Now, Lex was hardly a poet, nor did he mean to be so vulgar, but the sludge of hatred that projected out of his mouth felt so relieving. He had been red faced the more he rambled on, and the flush leaving his cheeks left a beautiful afterglow on the peak of his temple. Hopefully Superman would finally take the hint and leave him in peace. Maybe he would finally sleep peacefully. However much to his dismay, Superman’s expression of pity hadn’t changed, except the deepened furrow of his brow and tightening of his jaw. “That… isn’t true, Lex.” he says, and any sense of satisfaction Lex had briefly felt was taken away and replaced with an even bigger chip on his shoulder.
“Why?! Why is that not true? Do I have to manually drill it into your brain?”

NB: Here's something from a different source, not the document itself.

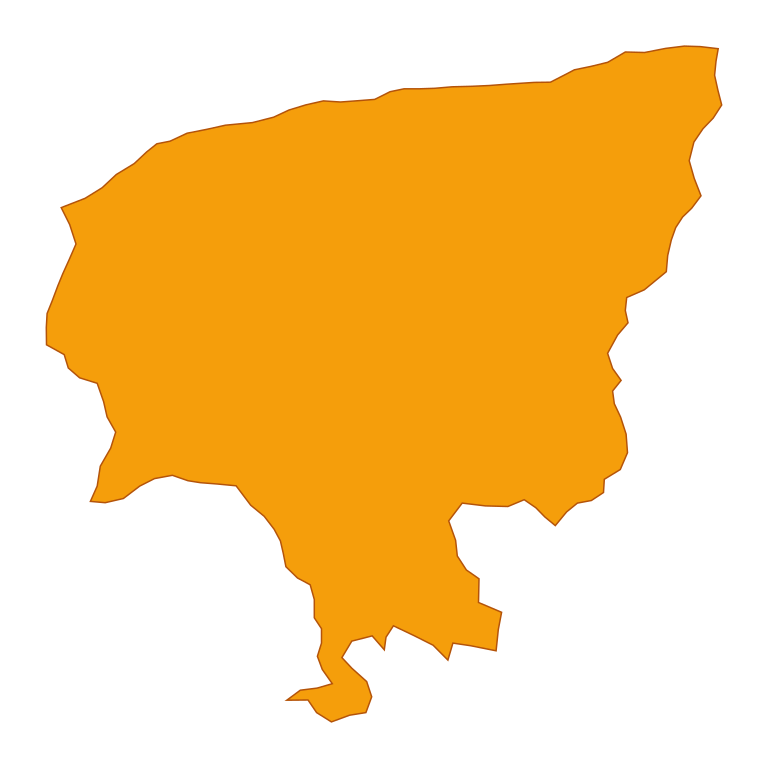 Moeda, Minas Gerais, Brazil, rotated 270°
{"feature_id": "56859067B15311257315024", "entity_name": "Moeda", "entity_type": "district", "adm_level": 2, "iso_a3": "BRA", "parent_name": "Brazil", "parent_adm1": "Minas Gerais", "projection": "albers", "projection_center": [-44.004, -20.33], "detail": "fine", "context": "isolated", "style": "filled", "palette": "amber", "viewbox_px": 768, "rotation_deg": 270, "n_neighbors": 0, "source": "geoboundaries", "source_scale": "gbopen_adm2", "svg_char_len": 2037}
<svg xmlns="http://www.w3.org/2000/svg" viewBox="0 0 768 768"><g transform="rotate(270 384 384)"><path d="M719.3,718.2L721.4,700.3L721.9,684.3L719.6,665.6L715.5,644.6L716.0,625.3L705.7,607.7L701.6,590.9L698.2,574.4L692.3,563.1L685.8,550.4L685.6,534.4L683.8,506.6L682.5,489.5L681.7,471.9L681.2,452.1L679.7,434.7L679.2,419.6L679.2,404.1L676.3,390.1L668.6,374.7L667.3,358.1L666.0,340.5L667.1,323.4L663.2,306.1L658.0,289.0L650.8,273.6L645.4,252.4L642.8,225.4L638.7,206.9L634.8,187.1L626.8,170.0L624.2,156.8L616.2,146.8L604.4,134.2L593.5,116.3L580.3,102.2L569.7,85.1L560.4,61.2L543.4,69.7L524.0,76.0L508.2,69.1L494.3,62.8L482.1,57.8L466.9,52.1L454.5,47.1L440.5,46.3L423.2,46.5L413.4,64.2L400.0,68.3L390.2,79.6L384.7,97.2L366.4,103.6L351.1,107.1L335.9,115.7L319.9,110.7L301.8,100.3L281.9,97.2L266.6,90.4L265.3,105.2L269.5,123.4L281.9,139.7L289.4,154.5L292.7,172.4L287.3,187.9L285.3,200.5L284.0,217.3L282.2,236.1L262.8,250.7L251.7,264.2L238.8,274.1L227.1,280.4L215.0,283.2L201.3,285.9L190.0,297.5L183.2,310.2L168.5,314.3L150.2,314.3L139.3,321.5L124.9,321.5L111.7,317.4L98.5,322.3L84.3,332.3L79.9,317.1L77.8,300.3L67.8,286.8L68.0,308.0L55.4,316.6L46.1,331.4L52.8,349.6L55.4,365.9L71.2,371.7L86.4,366.7L99.8,351.8L110.4,341.9L126.9,351.8L132.1,372.2L118.2,384.3L130.8,386.0L142.2,393.4L132.4,414.0L122.8,433.1L107.9,447.9L124.9,452.9L122.3,470.5L117.2,496.1L138.4,498.3L155.7,501.6L165.5,478.5L189.2,479.0L198.0,466.4L212.0,457.3L227.7,455.6L247.1,448.7L264.9,462.2L262.1,485.4L261.5,507.9L268.3,524.2L260.3,535.8L251.0,544.9L242.4,555.3L256.1,566.6L264.9,577.4L267.5,591.4L275.5,603.5L288.7,604.3L298.5,620.3L315.3,627.5L333.9,626.1L350.9,620.6L364.3,614.3L377.0,612.6L387.6,621.1L399.5,612.6L414.7,607.6L433.0,617.6L445.2,628.0L457.5,625.3L470.5,626.7L478.2,644.3L487.0,655.0L496.3,666.3L512.5,667.7L528.0,671.3L540.4,675.7L551.0,682.6L559.8,691.7L572.2,701.0L589.7,694.2L607.3,689.2L625.9,693.9L639.3,703.0L649.9,713.2L663.0,721.7L677.8,717.9L692.7,714.6L706.7,716.0L719.3,718.2Z" fill="#f59e0b" stroke="#b45309" stroke-width="1.5"/></g></svg>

Superman, who’s tail has gone fully between his legs, sighs and reaches into the breast of his suit, and pulls out a pair of glasses. Lex has always been confused at the physics of that costume; how did he fit that in there without the outline of it showing through the material? But again, the thought is discarded from his brain and is replaced by shock when Superman puts on the glasses, and his face changes entirely. The bile rises to the base of his throat once more as he blinks stupidly. No fucking way.
…
“Macdonald?” Oh God, he was going to throw up.
“…E-I-E-I-O,” Superman says, like the weight of the world has finally been lifted off of his brutish shoulders and slammed right onto Lex’s.
No. No way, that’s… “Impossible.” is the only word that Lex is able to croak out, suddenly forgetting how to use his respiratory system.
“I’m so sorry, Lex. I wanted to tell you for a long time. You were the only one who I knew would understand me, but I was so scared, we were just kids and things happened so quickly and I—
I failed you, Lex. I failed my best friend.”
“Jesus Christ,” Lex murmurs, now feeling extremely cautious to breathe so as to not actually have a heart attack. Everything was piecing together so quickly his blood vessels were on the brink of constricting, and an abhorrent, throbbing ache was starting to take shape behind his eyes, and—
No wonder he reacted that way to the Kryptonite.
Perhaps it was the fact Lex hadn’t slept in 2 days, or that he remains restless even in his slumber, or that he eats maybe once a day depending on the kind of slop they were serving that day, or the revelation that childhood his best friend had been living a double life and was secretly Superman, of all fucking people, that causes Lex’s eyes to roll to the back of his head as he collapses onto his pathetic little bed, although not even that could compare to how pathetic he probably looks right now, as the last thing he hears is—
“Lex? Lex, Oh God, we need a medic in here!”